Stephen John Tew (born c. 1958) is a New Zealand sports administrator. He was the chief executive officer of New Zealand Rugby from 2008 to 2019.

==Early life and family==
Tew attended college at Hutt Valley High School in Lower Hutt and then graduated from Victoria University of Wellington with a master's degree in recreation and administration.

Tew has three daughters with his wife, Michele, including Ruby Tew, who represented New Zealand in rowing at the 2016 Olympics.

==Career==
Tew's career in sports administration began in 1982 as secretary-general of the New Zealand Universities Sports Union. He served in that role until 1987, when he became the general manager of the Hillary Commission. From 1996 to 2001, he was chief executive of the Canterbury Rugby Union and the Crusaders.

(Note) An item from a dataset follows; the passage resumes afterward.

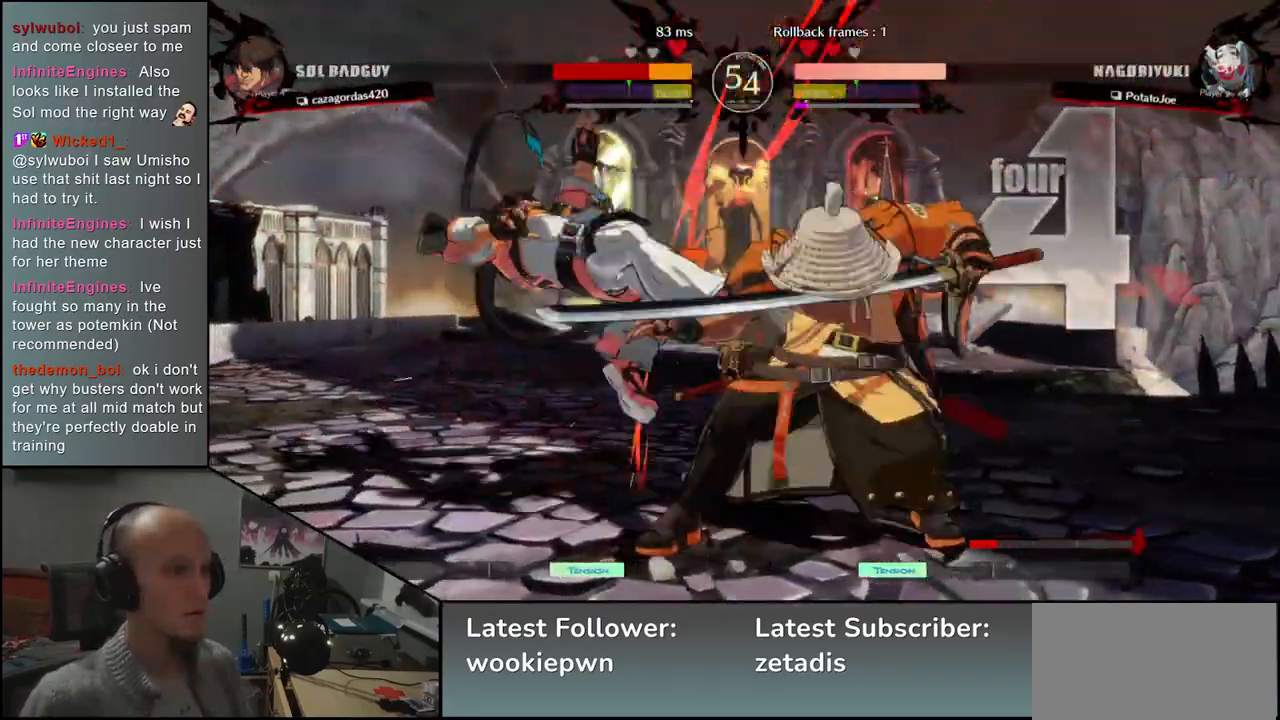
{"dt_ms": 500, "buttons": ["TRIANGLE"], "left_stick": "center", "events": [[17, "TRIANGLE", "up"], [133, "TRIANGLE", "down"], [200, "TRIANGLE", "up"], [317, "TRIANGLE", "down"], [400, "TRIANGLE", "up"], [500, "TRIANGLE", "down"]]}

Tew joined Rugby New Zealand as general manager in 2001, and became deputy chief executive in 2003. He took over as chief executive from Chris Moller after the poor showing of the All Blacks in the 2007 Rugby World Cup. Under Tew's tenure, Rugby New Zealand suffered its worst financial result ever in 2009/2010, losing $15.9 million in 2009 due to the global economic recession and investments due to hosting the 2011 Rugby World Cup, before taking steps to improve its revenues, including signing a five-year broadcast deal and securing a sponsorship with Adidas through to 2019.

Tew stepped down from his position as CEO of New Zealand Rugby at the end of 2019. In 2020, he was contracted by Sport New Zealand to conduct a review of the impact of the COVID-19 pandemic on professional sports in New Zealand.

==Honours==
In the 2020 New Year Honours, Tew was appointed an Officer of the New Zealand Order of Merit, for services to rugby and sports administration.